Exactly reproduce the lines from the one holding "[106,249,121,261] ☐ -> [90,306,104,317] ☑" through the final line of the listing below, with both ends included and nothing else.

-- -- --

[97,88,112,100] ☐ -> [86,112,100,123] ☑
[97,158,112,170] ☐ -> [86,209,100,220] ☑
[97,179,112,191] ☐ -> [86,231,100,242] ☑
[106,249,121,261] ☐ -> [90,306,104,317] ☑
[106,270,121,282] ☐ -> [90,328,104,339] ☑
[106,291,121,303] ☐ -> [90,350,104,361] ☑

-- -- --

(TASK OUTPUT)
[106,249,121,261] ☐ -> [90,306,104,317] ☑
[106,270,121,282] ☐ -> [90,328,104,339] ☑
[106,291,121,303] ☐ -> [90,350,104,361] ☑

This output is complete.